Washington
The Obama administration will continue to make improving community colleges a priority, despite the president's plan to call for a net freeze on some federal domestic spending over the next three years, Jill Biden, the wife of Vice President Joseph R. Biden Jr., said on Wednesday.
"We are committed to making community colleges better and more accessible to students across this country," Ms. Biden said in remarks at a forum about those institutions held by the Center for American Progress, a think tank in Washington.
Ms.

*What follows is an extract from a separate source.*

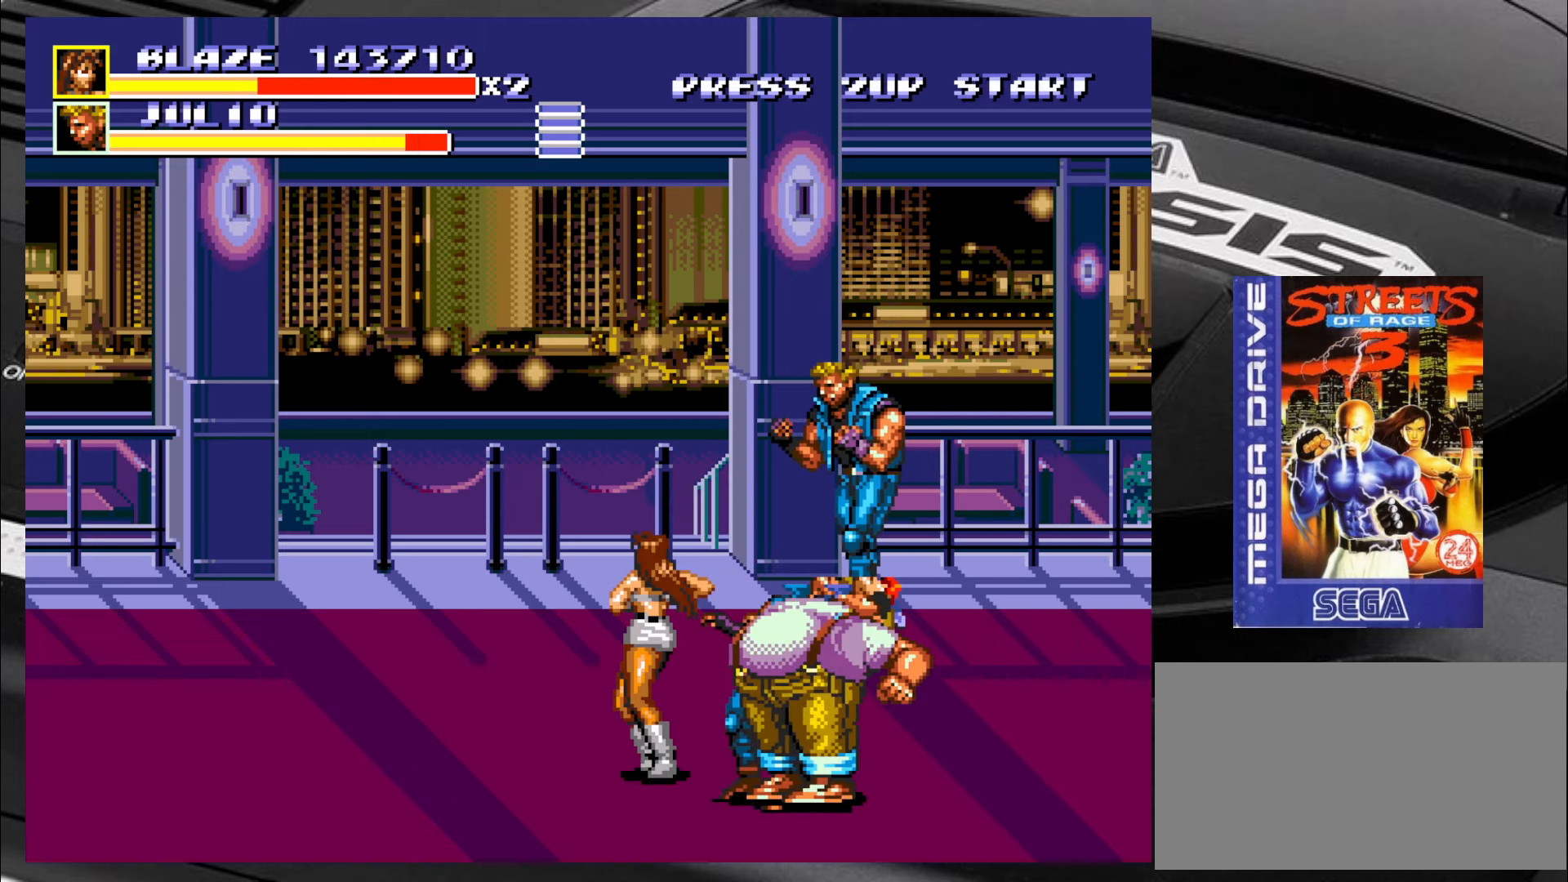
{"buttons": [], "left_stick": "center", "events": [[50, "left_stick", "center"], [83, "CIRCLE", "down"], [133, "CIRCLE", "up"], [217, "CIRCLE", "down"], [250, "CIRCLE", "up"], [333, "CIRCLE", "down"], [367, "CIRCLE", "up"], [417, "CIRCLE", "down"], [500, "CIRCLE", "up"]]}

Biden, who teaches at Northern Virginia Community College, joined Brenda Dann-Messier, assistant secretary for vocational and adult education at the U.S. Education Department, in emphasizing the importance of two-year colleges in achieving President Obama's goal that the United States have the highest proportion of college graduates in the world by 2020. The president has called on community colleges to produce five million more graduates by then as part of the plan he announced last summer to spend $12-billion over 10 years to improve programs, courses, and facilities at two-year institutions.
The Center for American Progress also released three reports on Wednesday that it said are meant to highlight ways the nation could better use community colleges to generate economic opportunity. The reports look at ways community colleges could become more student-centered; build partnerships with businesses, government programs, and nonprofit groups that have helped nontraditional learners; and promote apprenticeships.